Molecular diagnostic methods have proven to be useful to investigate of parasite in tissue fragments from surgical operations or dissections and in cerebrospinal fluid, but this approach are currently not used practically [23, 82-84].

TREATMENT AND PROGNOSIS

The majority of patients with Toxocara infection do not require treatment, since toxocaral infections are usually subclinical and self-limited, nevertheless, the disease can be fatal with severe clinical manifestation. Treatment is generally reserved for cases with severe toxocariasis, although this remains a controversial point. Usually, acute toxocariasis is treated either symptomatic or with specific anti-parasitic treatment, depending on the severity of clinical disease. Patients with either peripheral eosinophilia or mild toxocariasis are often treated cautiously. Asymptomatic cases with increased eosinophils and those with mild Toxocara infection in the absence of increased eosinophils normally do not need any special treatment. Mebendazole, albendazole, thiabendazole, ivermectin and diethylcarbamazine have been reported as treatment for human toxocariasis. In cases of clinical toxocariasis, thiabendazole (15 mg/kg/day) appeared to be effective; however, a similar course of albendazole resulted in more frequented clinical cure and a measurable decrease in eosinophils count. A dose of 400 mg of albendazole twice a day for 5 days is the currently recommended therapy [84]. A twenty-one days course of mebendazole with dose of 20-25 mg/kg/day has been shown to be effective, alternatively [85]. Severe symptomatic treatments, including either albendazole or mebendazole, and corticosteroids (prednisone) with dose of 0.5-1.0 mg/kg daily are often administrated concomitantly.

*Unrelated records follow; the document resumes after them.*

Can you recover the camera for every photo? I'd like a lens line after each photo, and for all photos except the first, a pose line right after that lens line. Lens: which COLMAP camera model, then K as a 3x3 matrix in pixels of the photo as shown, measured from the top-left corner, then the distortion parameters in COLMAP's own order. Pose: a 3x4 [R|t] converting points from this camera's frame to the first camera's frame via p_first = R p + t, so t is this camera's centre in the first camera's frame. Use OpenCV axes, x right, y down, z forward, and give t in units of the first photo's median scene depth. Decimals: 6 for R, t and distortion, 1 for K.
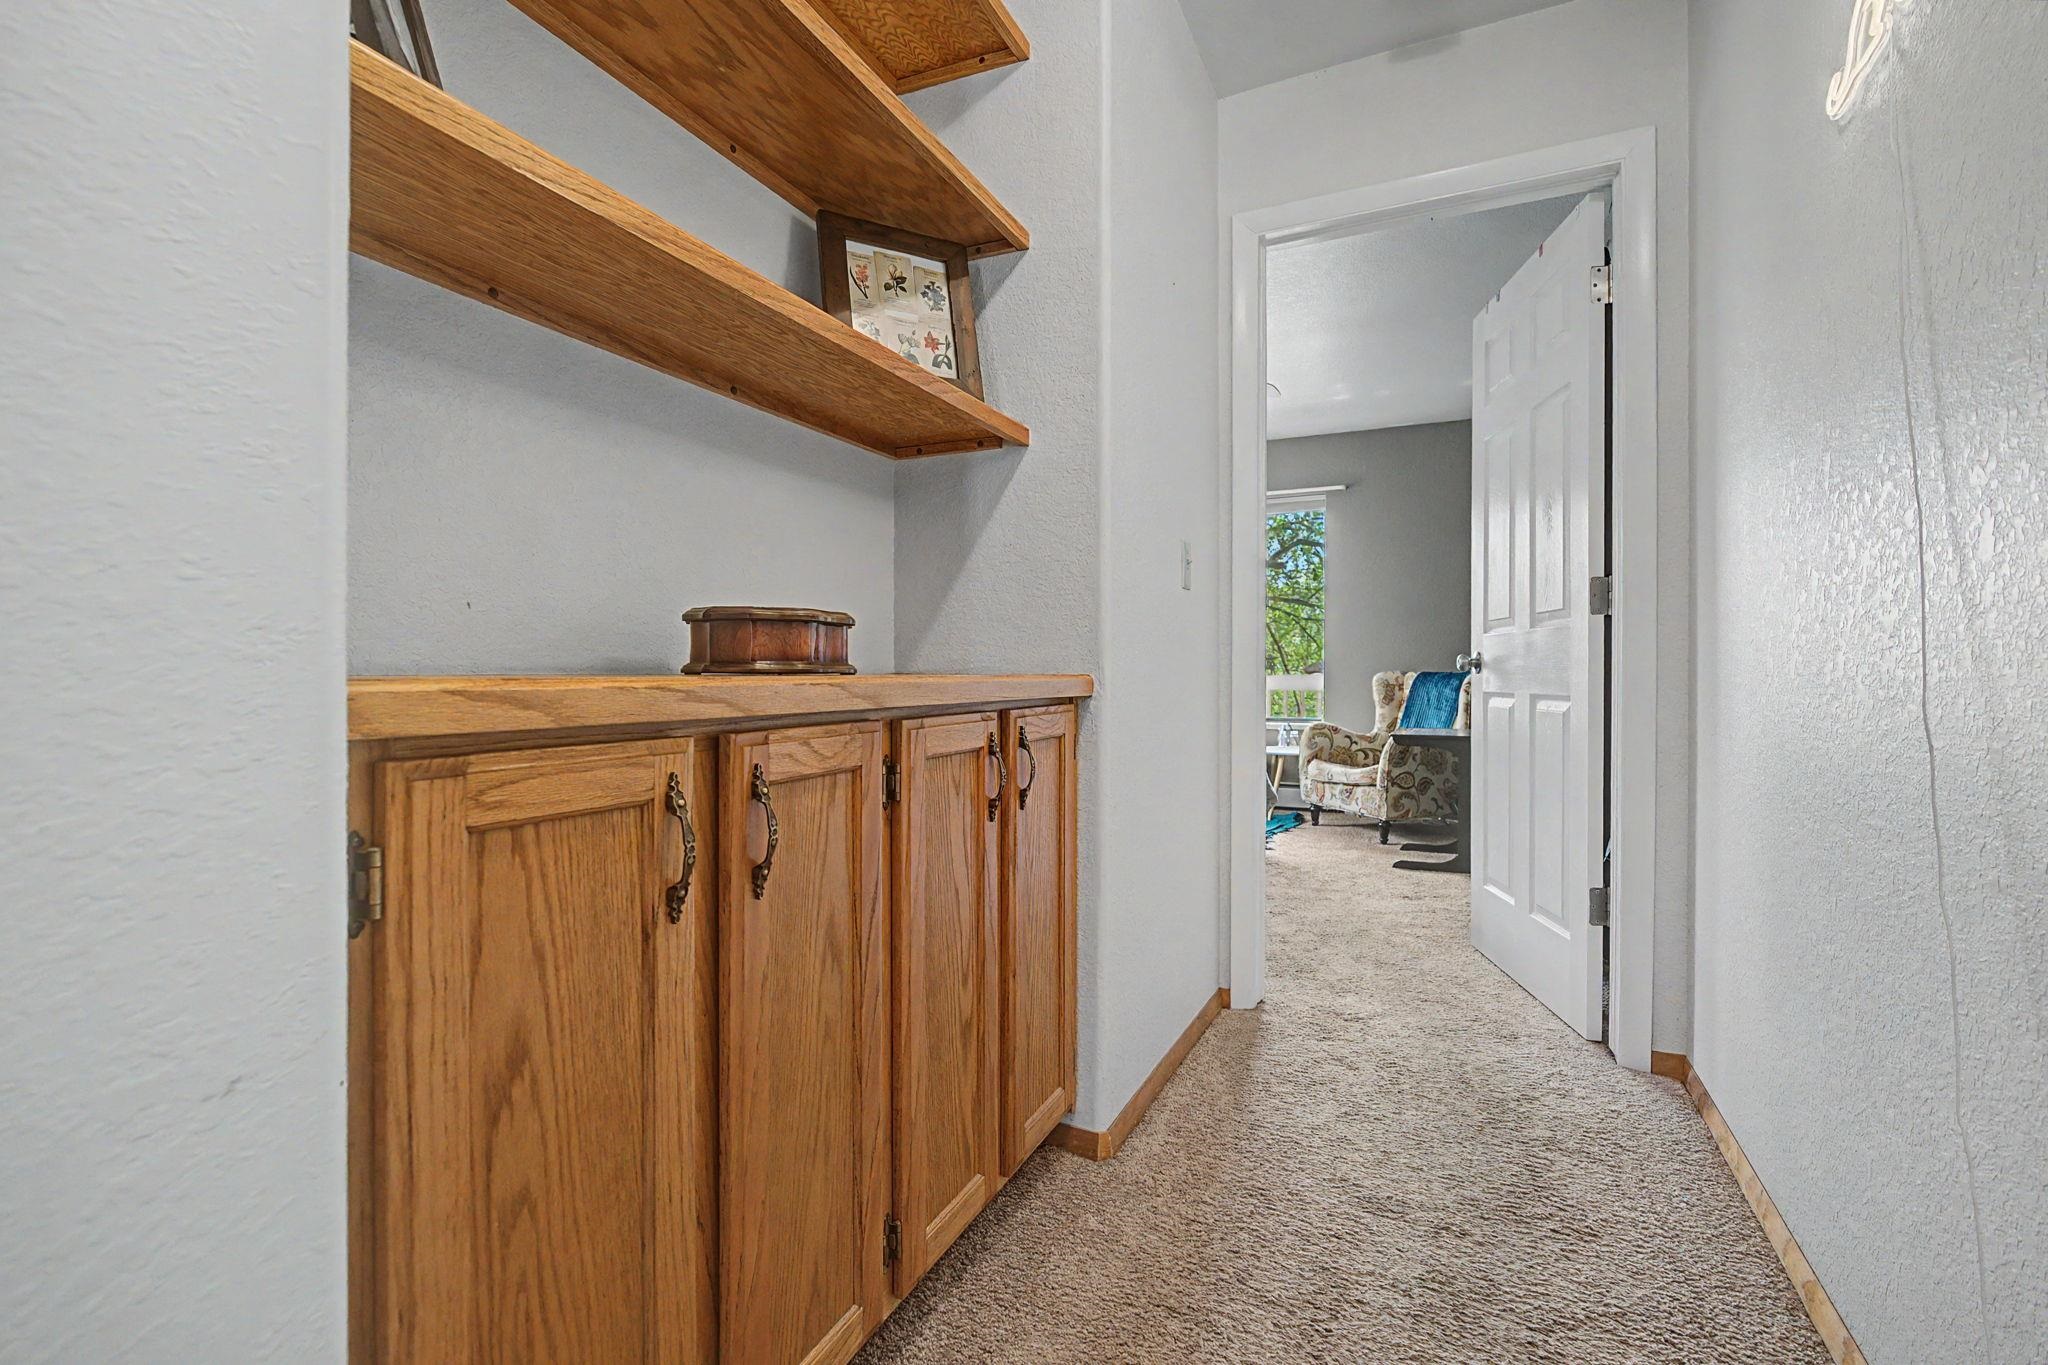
lens RADIAL K [[939.7, 0, 1037.4], [0, 939.7, 684.3], [0, 0, 1]] dist [-0.011554, 0.003254]
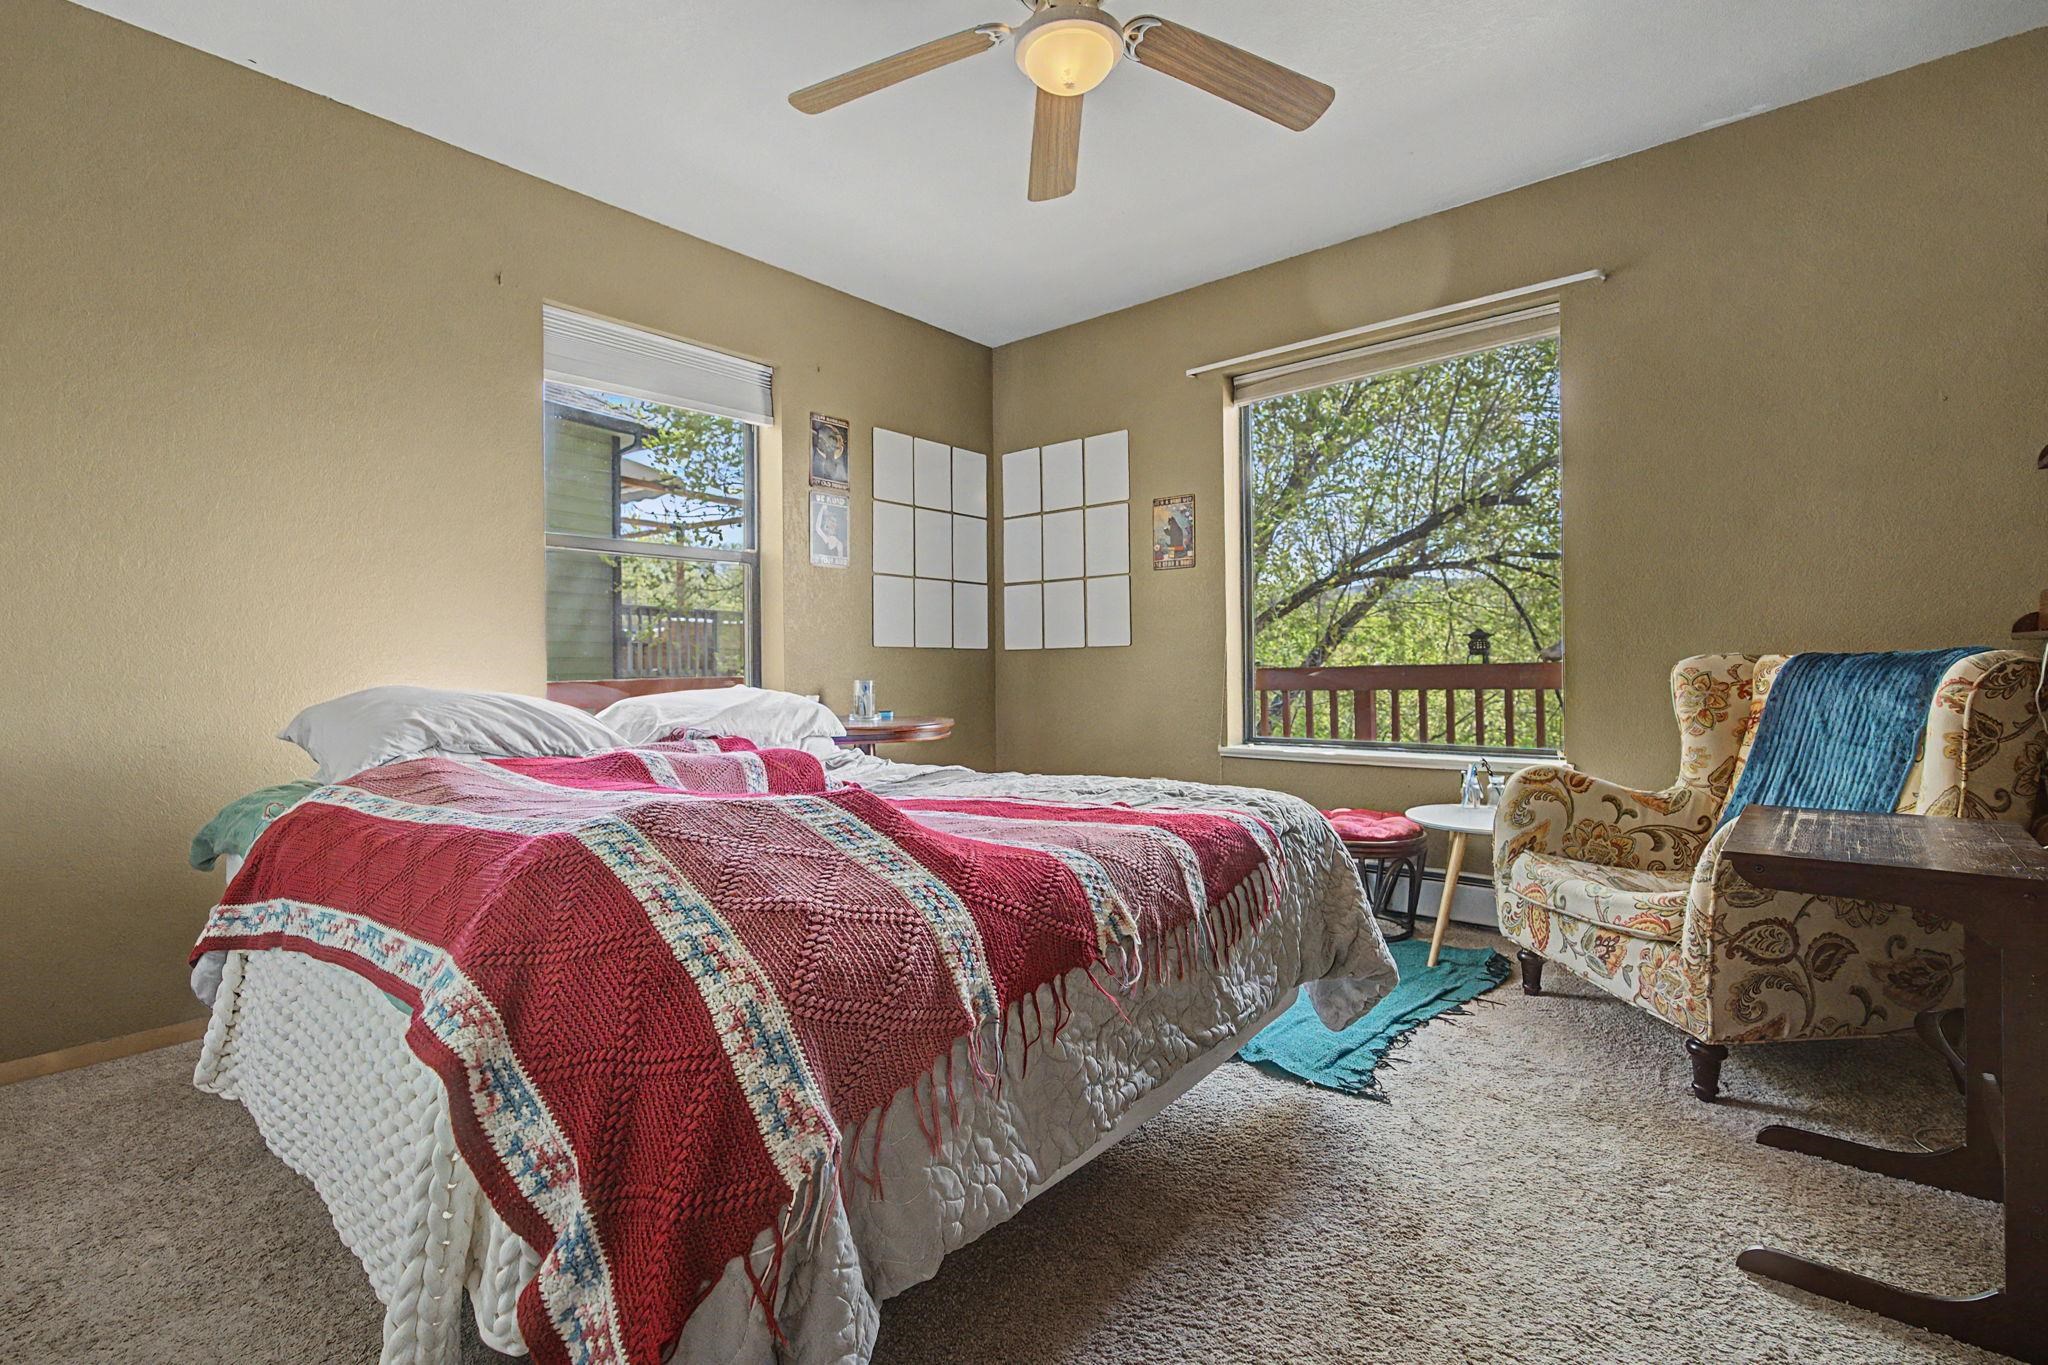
lens RADIAL K [[939.7, 0, 1021.7], [0, 939.7, 670.8], [0, 0, 1]] dist [-0.011554, 0.003254]
pose [[0.961959, -0.013695, -0.272849, 0.192980], [0.012543, 0.999904, -0.005964, -0.007432], [0.272904, 0.002314, 0.962038, 0.518697]]
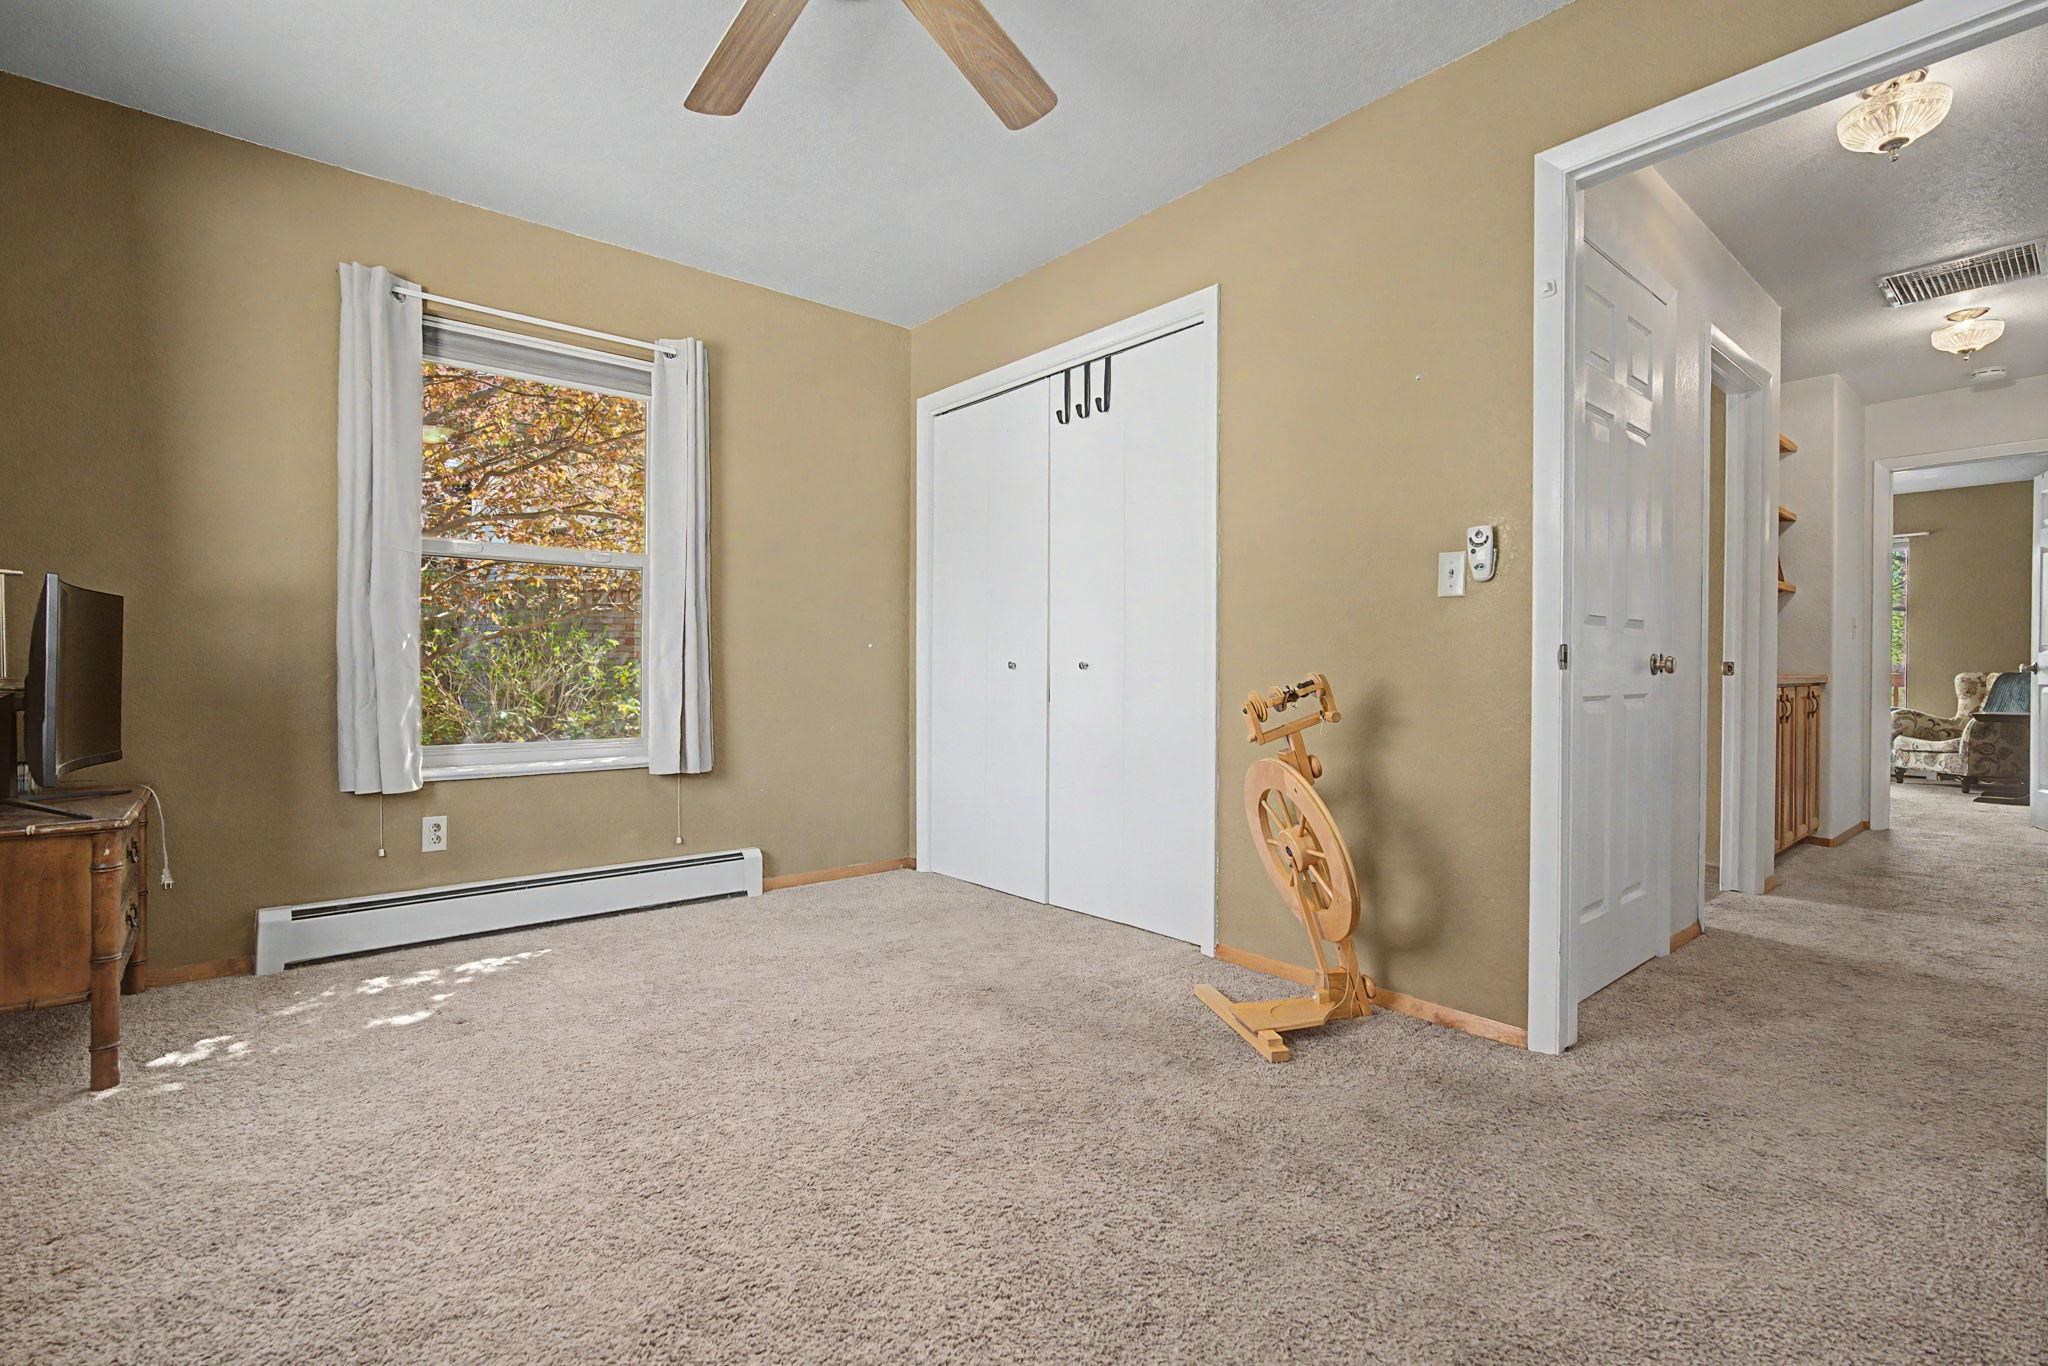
lens RADIAL K [[939.7, 0, 1005.4], [0, 939.7, 678.0], [0, 0, 1]] dist [-0.011554, 0.003254]
pose [[0.901527, 0.006897, -0.432669, -0.314067], [-0.008265, 0.999965, -0.001281, 0.008416], [0.432645, 0.004731, 0.901552, -0.851994]]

Abe et al. in a case report demonstrated that a 4-weeks course of oral albendazole and prednisolone results in resolution of clinical symptoms in myocarditis-associated with Toxocara infection [58]. Enko and colleagues reported a case of fulminant eosinophilic myocarditis associated with toxocariasis that treated with both oral albendazole for four weeks and intravenous methylprednisolone (~500 mg/d) for 3 days, followed by oral medications of prednisolone (50 mg/d) for 2 weeks. Following treatment with those drugs, significantly improved ventricular function and quickly reduced the number of eosinophils and normalized [86].

CONCLUDING REMARKS

Toxocara canis and Toxocara cati, roundworms of dogs and cats respectively, are zoonotic parasites that cause widespread and common human toxocariasis. The infective larvae both Toxocara species cannot mature into adults in the human host. The worms wander through tissues and organs in a vain attempt to find that which they need to mature into adults. A variety of disease states are described but symptoms are not well understood and require further elucidation. The migration of immature larvae causes local and systematic inflammation, resulting in the “larval migrans syndrome”. Visceral larva migrans is defined not only by chronic increased eosinophils and increased γ-globulin in the blood, but also by involvement of the liver, lungs, eyes, the cerebral nervous system, skin and the heart as a result of migration the local larval. In toxocariasis inflammation of the heart muscle (myocarditis) may be caused by direct larval invasion to the myocardium and hypersensitivity reactions to the parasite. Several cases of pleural effusion and pericardial associated with Toxocara infection have been reported. With the exception of overwhelming infections, widespread of small numbers of tissue-dwelling larvae dictates that serology tool of choice for diagnosing human infection. Strategies for the treatment of this disease in human, is use of mebendazole, albendazole, thiabendazole, ivermectin, diethylcarbamazine with corticosteroids.